Roboflow improves datasets without any user effort. This includes dropping zero-pixel bounding boxes and cropping out-of-frame bounding boxes to be in-line with the edge of an image. Roboflow also notifies users of potential areas requiring attention like severely underrepresented classes (as was present in the original hard hat object detection dataset), images missing annotations, null image examples, oddly misshapen images, and object positional issues.

The Importance of Image Resize in Preprocessing

One area where the Roboflow Team has dedicated significant thought is how to demonstrate the need to resize images. Knowing how to resize images for computer vision is a tricky task in of itself: resizing isn't a simple stretch-to-fill decision as one needs to consider maintaining aspect ratio and how images in inference may vary from those in training. All images should be scaled and sized the same when the model is deployed.

Commonly, images for many neural networks must be square, even if the aspect ratio or original images are not. (This is because fully connected layers require square arrays.) Images that are close-to-square can easily become square. Images that are too oblong in one direction (too tall or too wide) give us pause: perhaps one-off examples could be dropped from the dataset. Generally, we seek to see how distorted the majority of our images would be, if at all, if we did a resize to square.

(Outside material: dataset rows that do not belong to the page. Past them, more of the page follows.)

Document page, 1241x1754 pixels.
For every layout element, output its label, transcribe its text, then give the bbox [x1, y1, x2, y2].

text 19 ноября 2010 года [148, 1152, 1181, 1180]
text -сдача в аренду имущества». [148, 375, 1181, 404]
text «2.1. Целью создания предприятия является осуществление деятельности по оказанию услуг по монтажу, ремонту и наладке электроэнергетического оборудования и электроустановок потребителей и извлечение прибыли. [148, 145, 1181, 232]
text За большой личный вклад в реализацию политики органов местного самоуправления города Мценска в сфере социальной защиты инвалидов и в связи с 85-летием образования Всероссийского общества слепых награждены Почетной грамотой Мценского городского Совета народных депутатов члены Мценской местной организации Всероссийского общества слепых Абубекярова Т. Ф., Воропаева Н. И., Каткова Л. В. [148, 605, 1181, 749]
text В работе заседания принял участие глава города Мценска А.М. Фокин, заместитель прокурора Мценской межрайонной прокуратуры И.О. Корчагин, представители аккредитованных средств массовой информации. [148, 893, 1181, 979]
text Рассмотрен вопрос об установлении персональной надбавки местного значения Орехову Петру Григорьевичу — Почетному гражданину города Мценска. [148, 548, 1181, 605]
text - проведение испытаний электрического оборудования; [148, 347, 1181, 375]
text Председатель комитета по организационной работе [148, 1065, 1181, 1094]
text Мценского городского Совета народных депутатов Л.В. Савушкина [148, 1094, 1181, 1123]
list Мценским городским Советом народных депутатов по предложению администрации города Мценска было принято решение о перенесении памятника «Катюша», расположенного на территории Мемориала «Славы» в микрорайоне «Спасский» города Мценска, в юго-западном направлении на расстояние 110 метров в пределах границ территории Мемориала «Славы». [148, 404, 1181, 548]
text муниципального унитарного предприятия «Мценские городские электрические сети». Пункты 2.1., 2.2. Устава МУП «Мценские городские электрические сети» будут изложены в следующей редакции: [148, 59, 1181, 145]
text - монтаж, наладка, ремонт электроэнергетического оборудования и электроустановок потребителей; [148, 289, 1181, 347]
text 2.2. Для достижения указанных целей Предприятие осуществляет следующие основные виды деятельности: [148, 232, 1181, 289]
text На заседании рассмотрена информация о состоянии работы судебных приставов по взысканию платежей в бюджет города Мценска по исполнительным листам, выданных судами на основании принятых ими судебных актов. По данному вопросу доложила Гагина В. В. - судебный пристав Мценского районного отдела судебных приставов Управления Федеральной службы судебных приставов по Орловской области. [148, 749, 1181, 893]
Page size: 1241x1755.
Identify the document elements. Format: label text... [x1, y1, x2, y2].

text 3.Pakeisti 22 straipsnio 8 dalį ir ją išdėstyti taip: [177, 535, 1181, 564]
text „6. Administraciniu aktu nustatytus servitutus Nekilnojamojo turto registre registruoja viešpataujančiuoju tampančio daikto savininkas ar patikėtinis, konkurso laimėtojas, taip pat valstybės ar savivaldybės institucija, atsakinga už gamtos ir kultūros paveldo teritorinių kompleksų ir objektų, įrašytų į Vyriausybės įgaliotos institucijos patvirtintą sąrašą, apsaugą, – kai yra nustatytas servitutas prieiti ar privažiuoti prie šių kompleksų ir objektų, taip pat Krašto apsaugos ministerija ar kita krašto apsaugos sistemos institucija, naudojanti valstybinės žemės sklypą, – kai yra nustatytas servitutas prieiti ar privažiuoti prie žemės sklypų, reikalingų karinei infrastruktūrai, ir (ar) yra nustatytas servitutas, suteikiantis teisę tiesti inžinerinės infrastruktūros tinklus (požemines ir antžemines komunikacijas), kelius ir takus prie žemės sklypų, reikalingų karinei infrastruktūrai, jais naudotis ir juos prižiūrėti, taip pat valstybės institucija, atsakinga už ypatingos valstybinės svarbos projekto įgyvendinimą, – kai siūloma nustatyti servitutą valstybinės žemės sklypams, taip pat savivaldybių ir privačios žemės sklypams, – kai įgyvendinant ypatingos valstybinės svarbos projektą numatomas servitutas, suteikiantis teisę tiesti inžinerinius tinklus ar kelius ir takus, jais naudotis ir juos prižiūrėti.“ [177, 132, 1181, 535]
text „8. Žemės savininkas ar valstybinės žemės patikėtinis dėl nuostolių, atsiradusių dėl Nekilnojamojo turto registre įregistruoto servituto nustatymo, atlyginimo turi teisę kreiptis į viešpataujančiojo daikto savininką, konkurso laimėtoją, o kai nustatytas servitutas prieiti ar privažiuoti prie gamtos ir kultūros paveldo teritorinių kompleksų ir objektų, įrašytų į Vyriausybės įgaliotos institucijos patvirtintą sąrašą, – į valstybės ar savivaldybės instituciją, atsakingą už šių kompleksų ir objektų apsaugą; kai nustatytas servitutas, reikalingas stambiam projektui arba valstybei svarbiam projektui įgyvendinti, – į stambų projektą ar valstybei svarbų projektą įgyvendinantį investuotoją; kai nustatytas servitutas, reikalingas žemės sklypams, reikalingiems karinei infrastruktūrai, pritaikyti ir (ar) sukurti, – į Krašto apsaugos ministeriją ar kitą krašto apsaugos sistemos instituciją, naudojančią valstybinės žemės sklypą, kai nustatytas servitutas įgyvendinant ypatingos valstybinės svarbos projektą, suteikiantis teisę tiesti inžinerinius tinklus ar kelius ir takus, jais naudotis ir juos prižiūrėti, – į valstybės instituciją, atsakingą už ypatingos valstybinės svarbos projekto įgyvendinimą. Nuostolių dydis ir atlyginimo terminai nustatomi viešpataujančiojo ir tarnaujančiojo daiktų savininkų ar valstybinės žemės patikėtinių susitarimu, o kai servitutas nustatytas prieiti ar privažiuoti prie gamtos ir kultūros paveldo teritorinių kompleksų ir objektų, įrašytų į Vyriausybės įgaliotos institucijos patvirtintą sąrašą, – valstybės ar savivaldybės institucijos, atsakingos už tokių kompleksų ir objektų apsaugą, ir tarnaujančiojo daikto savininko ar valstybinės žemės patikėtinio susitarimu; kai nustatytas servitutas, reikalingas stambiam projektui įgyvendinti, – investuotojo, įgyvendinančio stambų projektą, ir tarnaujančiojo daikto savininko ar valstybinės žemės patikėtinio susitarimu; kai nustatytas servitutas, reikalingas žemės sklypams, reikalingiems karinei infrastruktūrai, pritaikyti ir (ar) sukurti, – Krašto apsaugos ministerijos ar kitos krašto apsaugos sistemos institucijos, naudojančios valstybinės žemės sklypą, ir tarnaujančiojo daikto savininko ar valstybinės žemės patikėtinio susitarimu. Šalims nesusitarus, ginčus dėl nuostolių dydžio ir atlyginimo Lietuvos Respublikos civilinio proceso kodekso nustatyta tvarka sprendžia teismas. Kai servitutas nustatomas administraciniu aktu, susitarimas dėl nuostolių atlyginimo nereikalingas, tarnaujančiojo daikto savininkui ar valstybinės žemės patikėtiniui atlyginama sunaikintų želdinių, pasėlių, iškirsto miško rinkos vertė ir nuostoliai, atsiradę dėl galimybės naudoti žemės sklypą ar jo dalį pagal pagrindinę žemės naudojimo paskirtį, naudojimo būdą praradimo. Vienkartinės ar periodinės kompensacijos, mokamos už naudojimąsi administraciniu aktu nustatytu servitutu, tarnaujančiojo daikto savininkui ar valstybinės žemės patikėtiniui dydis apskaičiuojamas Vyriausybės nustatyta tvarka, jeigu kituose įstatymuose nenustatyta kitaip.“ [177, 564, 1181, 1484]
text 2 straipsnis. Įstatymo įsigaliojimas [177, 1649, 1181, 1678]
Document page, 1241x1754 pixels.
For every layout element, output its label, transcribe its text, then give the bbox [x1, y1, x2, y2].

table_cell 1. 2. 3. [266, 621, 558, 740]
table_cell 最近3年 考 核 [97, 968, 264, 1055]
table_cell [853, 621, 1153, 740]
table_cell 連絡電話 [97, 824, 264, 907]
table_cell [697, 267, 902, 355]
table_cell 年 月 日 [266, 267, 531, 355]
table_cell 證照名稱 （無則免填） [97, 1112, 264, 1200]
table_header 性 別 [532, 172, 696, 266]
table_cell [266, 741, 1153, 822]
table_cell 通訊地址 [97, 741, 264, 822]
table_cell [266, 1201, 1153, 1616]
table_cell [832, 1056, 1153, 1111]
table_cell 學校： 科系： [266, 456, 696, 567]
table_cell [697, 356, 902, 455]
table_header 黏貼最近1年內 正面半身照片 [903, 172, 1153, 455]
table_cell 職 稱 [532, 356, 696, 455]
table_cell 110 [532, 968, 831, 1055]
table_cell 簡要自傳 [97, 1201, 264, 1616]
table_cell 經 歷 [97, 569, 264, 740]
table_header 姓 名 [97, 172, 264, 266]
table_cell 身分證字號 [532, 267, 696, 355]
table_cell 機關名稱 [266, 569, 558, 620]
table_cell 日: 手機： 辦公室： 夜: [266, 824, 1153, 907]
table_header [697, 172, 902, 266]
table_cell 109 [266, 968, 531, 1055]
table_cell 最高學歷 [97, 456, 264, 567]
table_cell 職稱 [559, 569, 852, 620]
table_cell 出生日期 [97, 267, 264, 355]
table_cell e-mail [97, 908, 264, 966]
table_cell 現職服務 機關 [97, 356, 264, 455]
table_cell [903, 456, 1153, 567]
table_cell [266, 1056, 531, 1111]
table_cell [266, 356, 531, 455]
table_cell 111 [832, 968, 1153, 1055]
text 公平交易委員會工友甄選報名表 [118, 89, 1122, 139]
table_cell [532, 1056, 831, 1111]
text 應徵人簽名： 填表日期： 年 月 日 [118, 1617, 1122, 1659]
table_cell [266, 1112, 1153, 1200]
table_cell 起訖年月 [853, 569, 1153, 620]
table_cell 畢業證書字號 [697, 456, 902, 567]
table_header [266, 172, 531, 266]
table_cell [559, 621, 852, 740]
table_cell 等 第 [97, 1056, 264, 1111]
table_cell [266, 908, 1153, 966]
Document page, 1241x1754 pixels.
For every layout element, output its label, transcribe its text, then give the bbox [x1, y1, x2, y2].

A Walkthrough with Dimensions Insights

One way we help informed resize decisions is with our Dimensions Insights tool in the Dataset Health Check.

Let's consider an example from the Hard Hat Dataset, which has images of various sizes and bounding boxes around workers with hard hats (or not):

Roboflow Screenshot: Dimension Insights (Size Distribution, Median Image 500x333, Aspect Ratio Distribution)
Dimension insights from Roboflow's Health Check.

There's quite a bit to take in, but we also learn many things instantaneously.

Let's start with describing the basics of our visualization. The y-axis describes the height dimension of our images. The x-axis describes our image width. Every dot is a given image in our dataset's dimensions. If an image is a perfect square, it would extend 45 degrees from the origin of our graph (and fall right on the light gray line protruding from the origin). If a dot is above this line, the image is taller than it is wide. If a dot is below this line, the image is wider than it is tall.

In our shaded areas on either axis, we note images that may fall into the "danger" territory of being too tall or too wide – where the longer dimension is 2x the shorter dimension.

The last orienting component in this visualization the purple area denoting the "median" image size in a dataset. Given the median is less susceptible to outliers than the mean, it provides a central point to consider how far any given image is from our desired resize (again, likely square). Moreover, showing the median image dimension informs whether over half our images are generally too wide or too tall.

Now, let's consider what we see in the case of our hard hat object detection dataset.

The majority of images (6,541 of 7,035) are "medium-sized," and close in size to one another. These images are, indeed, on the "wide end of square," but not dramatically. Our median image is 500 pixels wide by 333 pixels tall – not too far off of being square. Despite the diversity in shapes in our dataset, it is not too off-kilter.

That said, we have some images to consider dropping or investigating. Our images that are much smaller than our median (32 of 7,035) are of particular concern as stretching pixels to be larger is often worse than stretching pixels to be smaller: the distortion is less "real world" than downsizing our big images to be smaller. Moreover, one image is "extremely wide," where its width is more than 2.5 times its height. We ought to consider removing this image from our dataset, or at least considering the source of capture for this image to understand if our model in production will face many more examples like these dimensions.

All told, with this dataset, I would consider a 416x416 resize with preserving aspect ratio to be the best bet. Stretching context – making wide or tall images to be square – may limit our model's ability to learn what hard hat wearing workers truly look like. I would investigate the source of my 32 smaller images and outlier wide image to see if I could safely drop them. (Safely defined as there are other images in the dataset capturing these images' qualities.)